Now some of the capital's most downtrodden inhabitants have begun standing up for their rights. Two years ago hundreds of peasant homes and fields on the north side of Beijing were bulldozed to make way for Olympic landscaping and development projects. Li Xinyuan, 45, a dispossessed subsistence grower, says local authorities promised to provide new jobs but never delivered. He resigned himself to his rotten luck--until he saw China's prime minister on the news talking about farmers' losing their land. Li recalls his sudden realization: "Hey, I'm one of those farmers." His wife adds, "We were cheated." She has memorized applicable passages of the law. They can't afford a lawyer but are peppering the government with petitions for redress. Some of their friends now spend their unemployed days picketing outside the municipal offices. Zhou Shu-qin, 30, lost his house to a new Olympic park. "The Olympics are a good thing for a few people," he grumbles, "but not for the majority."
That remains a minority view that few Chinese would have dared utter in public until recently. Now a growing number is convinced that silence won't stop abuse. Ye Mingjun, 22, lived with his parents and relatives in Beijing's Yongdingmen area until their homes were demolished in 2003. Olympic planners had decided to rebuild an ancient city gate on the site. The family got some compensation, but not enough to replace their homes. Ye and his father, Ye Guozhu, ended up sleeping in a bicycle underpass at Beijing's glitzy Oriental Plaza shopping mall. Old Ye parked a pair of tricycle carts outside city-government headquarters, plastered with signs reading HOMELESS BECAUSE OF THE OLYMPICS.

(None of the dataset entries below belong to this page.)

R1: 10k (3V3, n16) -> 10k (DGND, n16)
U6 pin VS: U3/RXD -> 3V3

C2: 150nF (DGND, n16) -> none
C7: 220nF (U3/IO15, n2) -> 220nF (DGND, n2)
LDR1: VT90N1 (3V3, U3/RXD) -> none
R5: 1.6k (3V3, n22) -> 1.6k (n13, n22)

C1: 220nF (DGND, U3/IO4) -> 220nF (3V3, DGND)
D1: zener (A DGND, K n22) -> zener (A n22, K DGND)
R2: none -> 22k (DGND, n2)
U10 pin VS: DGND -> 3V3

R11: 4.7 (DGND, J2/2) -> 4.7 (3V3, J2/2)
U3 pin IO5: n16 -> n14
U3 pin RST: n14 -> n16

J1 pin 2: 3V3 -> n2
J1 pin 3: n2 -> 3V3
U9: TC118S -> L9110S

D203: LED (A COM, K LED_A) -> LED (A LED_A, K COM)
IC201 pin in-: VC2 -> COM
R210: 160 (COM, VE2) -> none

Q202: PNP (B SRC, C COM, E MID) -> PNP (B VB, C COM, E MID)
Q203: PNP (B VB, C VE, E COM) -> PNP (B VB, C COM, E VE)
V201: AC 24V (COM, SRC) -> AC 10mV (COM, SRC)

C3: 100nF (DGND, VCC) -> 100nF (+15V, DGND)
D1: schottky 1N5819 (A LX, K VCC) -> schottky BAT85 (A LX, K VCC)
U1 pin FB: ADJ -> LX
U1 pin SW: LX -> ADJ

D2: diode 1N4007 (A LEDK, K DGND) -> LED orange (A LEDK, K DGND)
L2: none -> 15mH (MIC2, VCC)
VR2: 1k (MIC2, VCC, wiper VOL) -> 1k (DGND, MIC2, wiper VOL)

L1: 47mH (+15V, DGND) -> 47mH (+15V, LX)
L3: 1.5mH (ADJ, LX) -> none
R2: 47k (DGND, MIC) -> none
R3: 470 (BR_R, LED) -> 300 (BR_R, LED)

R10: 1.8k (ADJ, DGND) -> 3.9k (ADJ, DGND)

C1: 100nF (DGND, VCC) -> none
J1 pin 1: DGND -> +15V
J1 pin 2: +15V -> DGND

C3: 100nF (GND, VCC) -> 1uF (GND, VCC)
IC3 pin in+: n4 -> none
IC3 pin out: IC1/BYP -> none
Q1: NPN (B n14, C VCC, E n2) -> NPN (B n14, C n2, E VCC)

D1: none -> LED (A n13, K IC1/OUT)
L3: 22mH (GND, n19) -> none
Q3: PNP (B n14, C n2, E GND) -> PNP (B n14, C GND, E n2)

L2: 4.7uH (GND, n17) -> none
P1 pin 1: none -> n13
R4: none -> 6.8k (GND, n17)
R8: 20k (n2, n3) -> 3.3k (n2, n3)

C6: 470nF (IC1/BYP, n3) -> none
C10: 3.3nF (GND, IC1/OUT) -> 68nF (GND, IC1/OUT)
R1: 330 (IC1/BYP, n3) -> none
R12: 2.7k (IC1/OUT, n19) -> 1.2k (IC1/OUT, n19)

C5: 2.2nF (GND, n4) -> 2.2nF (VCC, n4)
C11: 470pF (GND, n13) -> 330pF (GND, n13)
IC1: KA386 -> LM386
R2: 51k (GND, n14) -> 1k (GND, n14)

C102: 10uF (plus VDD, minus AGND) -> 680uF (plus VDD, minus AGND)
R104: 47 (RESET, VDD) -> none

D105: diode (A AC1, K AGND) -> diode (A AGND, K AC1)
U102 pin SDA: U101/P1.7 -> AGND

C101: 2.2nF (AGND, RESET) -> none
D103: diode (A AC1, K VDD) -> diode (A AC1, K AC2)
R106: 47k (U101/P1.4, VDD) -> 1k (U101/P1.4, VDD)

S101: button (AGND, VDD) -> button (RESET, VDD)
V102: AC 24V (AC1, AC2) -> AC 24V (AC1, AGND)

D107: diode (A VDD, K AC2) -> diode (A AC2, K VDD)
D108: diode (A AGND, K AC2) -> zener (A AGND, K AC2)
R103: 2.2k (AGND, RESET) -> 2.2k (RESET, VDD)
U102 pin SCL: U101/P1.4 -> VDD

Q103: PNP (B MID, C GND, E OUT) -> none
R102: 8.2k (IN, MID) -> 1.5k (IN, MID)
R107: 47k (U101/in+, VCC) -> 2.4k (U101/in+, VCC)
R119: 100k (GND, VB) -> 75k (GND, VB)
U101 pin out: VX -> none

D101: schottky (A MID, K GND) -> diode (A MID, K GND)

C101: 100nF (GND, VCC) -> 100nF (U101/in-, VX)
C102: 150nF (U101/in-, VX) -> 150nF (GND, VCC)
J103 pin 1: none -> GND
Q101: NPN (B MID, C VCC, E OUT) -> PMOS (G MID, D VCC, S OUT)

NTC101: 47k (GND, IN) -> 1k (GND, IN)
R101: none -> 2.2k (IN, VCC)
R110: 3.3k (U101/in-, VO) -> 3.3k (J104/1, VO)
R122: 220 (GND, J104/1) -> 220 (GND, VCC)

Last August the elder Ye was arrested when he tried to bring together protesters from several provinces. The court convicted him of "disturbing social order" and sentenced him to four years in prison. "Without the Olympics, this wouldn't have happened to us," the son says. "We used to tell authorities, 'You always talk about "the people's Olympics," but why don't you help us?' "Nevertheless, he's looking forward to 2008. His father is due to go free in mid-July, just in time for the Games. "Once he's out, my father will start protesting again," the young man says. "I just know he will." Others won't wait until 2008.